Je suis l'enfant perdu des ponts, des passerelles
Un vieil orphelin fou, ingrat, tremblant d'effroi;
Ma femme, mon sureau, mon figuier, mon airelle
Ma bouche mâche un miel quand je t'invente en moi.
 
C'était un temps de glace et d'oripeaux
Un temps comme on n'en fait plus guère
Avec du fer sur les rivières
Et des fleuves sous les couteaux.
Un feu s'est roulé dans la neige
Quand tu vins à moi sage et nue;
On vit se coucher la forêt
Sous la buée de ton haleine
Et le silence des fontaines
Avait un soleil dans les veines
Quand ta bouche, en moi, s'est rompue.
 
Cet océan qui frappe au front
Creusant mes rochers et mes pierres
Cet océan cimente un nom
Dans la hurle du vent d'hiver.

La tempête s'irrite en moi
Roule du ciel et des morsures
Mêle tes cheveux à ma voix
Ta jeunesse à mes meurtrissures.

J'attends le chant terrible et fort
Qui jaillit, souple, de la mer
Quand tes reins nus comme la pierre,
M'assignent à la nuit des lierres
Me délimitent mes frontières
Ma bordure d'eau, ma lumière
Pendant que l'hiver creuse et mord.
 

III

 
Feux de mai, à l'odeur de suie
Quand il vente sur les vergers
Et que les fleurs de pêchers plient
Sous les pluies montées de la mer.

La terre est cousue de vertiges
Tes longs cheveux ourlent mes lèvres;
Je pense aux pays secs, sans arbres ni saisons
A des chevaux hagards piétinant le sol fou.

Tu ruisselles tout contre moi
Mon averse de chair, ma vallée d'herbe drue
La flamme oblongue des lilas
Eclaire ton flanc nu sur un monde livré aux sources.
 
Cet appétit de toi qui, tout à coup, m'étreint
Cette soif, ce feu clair, cette joie, ce jardin
Cette brûlure au flanc, si hyène, si profonde
Ce clou foré dans moi, loin que je m'en morfonde
Je les veux, je les crois, j'en exige les dents
Je prie pour que s'irrite en moi cet océan
J'affile le couteau, j'accomplis la blessure
Ma fièvre est la raison qui, seule, me rassure
J'attends tes deux genoux, ta gerbe, ta forêt
Je suis un gibier fou lancé vers son terrier
Le soleil ne luit plus que pour toi, sur ta face
Rien ne m'est plus de rien qui, par toi, ne s'efface.
 
La forêt déhanchée brasse son bruit d'eau folle.
Une équinoxe jaune, avant l'hiver carré
Fait répéter au vent sa leçon de patience.
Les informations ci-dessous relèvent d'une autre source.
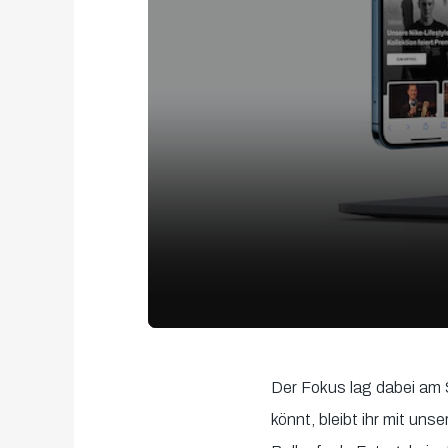
0
seconds
Der Fokus lag dabei am S
of
könnt, bleibt ihr mit un
38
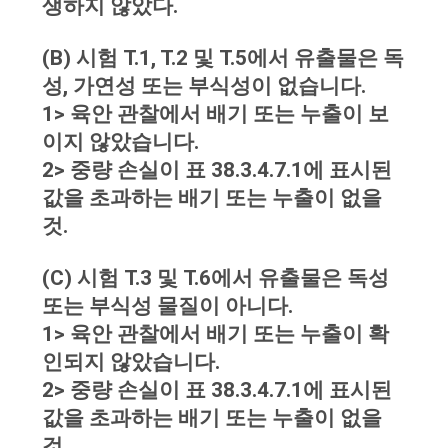
생하지 않았다.
(B) 시험 T.1, T.2 및 T.5에서 유출물은 독
성, 가연성 또는 부식성이 없습니다.
1> 육안 관찰에서 배기 또는 누출이 보
이지 않았습니다.
2> 중량 손실이 표 38.3.4.7.1에 표시된
값을 초과하는 배기 또는 누출이 없을
것.
(C) 시험 T.3 및 T.6에서 유출물은 독성
또는 부식성 물질이 아니다.
1> 육안 관찰에서 배기 또는 누출이 확
인되지 않았습니다.
2> 중량 손실이 표 38.3.4.7.1에 표시된
값을 초과하는 배기 또는 누출이 없을
것.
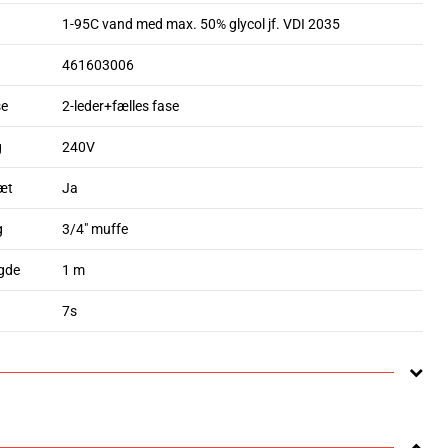
1-95C vand med max. 50% glycol jf. VDI 2035
461603006
se
2-leder+fælles fase
g
240V
æt
Ja
g
3/4" muffe
gde
1 m
7s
La plainte dans le bois des portes me déchire
Car je sais que je suis derrière, à cet instant
Barré devant moi-même où je ne puis entrer.

Il y a cet hiver en moi qui voudrait naître
Il y a cet été qui ne sait pas mourir
Et, toujours, ce long vent battant - comme une tôle.

Je vais aller couper du bois dans le bûcher
En évitant la femme qui lave aux cuisines :
- La femme, un dieu féroce, et nu, dans son espace.
 
Or, j'aime à remonter vers le nord, à l'automne
Sous le triangle aigu des oies criant la neige :
Le ciel s'écaille et noie la terre, les tourbières
Les feux et les forêts confondent leurs brouillards
Une première lampe épelle les cantons
On devine, au ressac des maisons englouties
Le madrépore ardent du jour humble et perdu.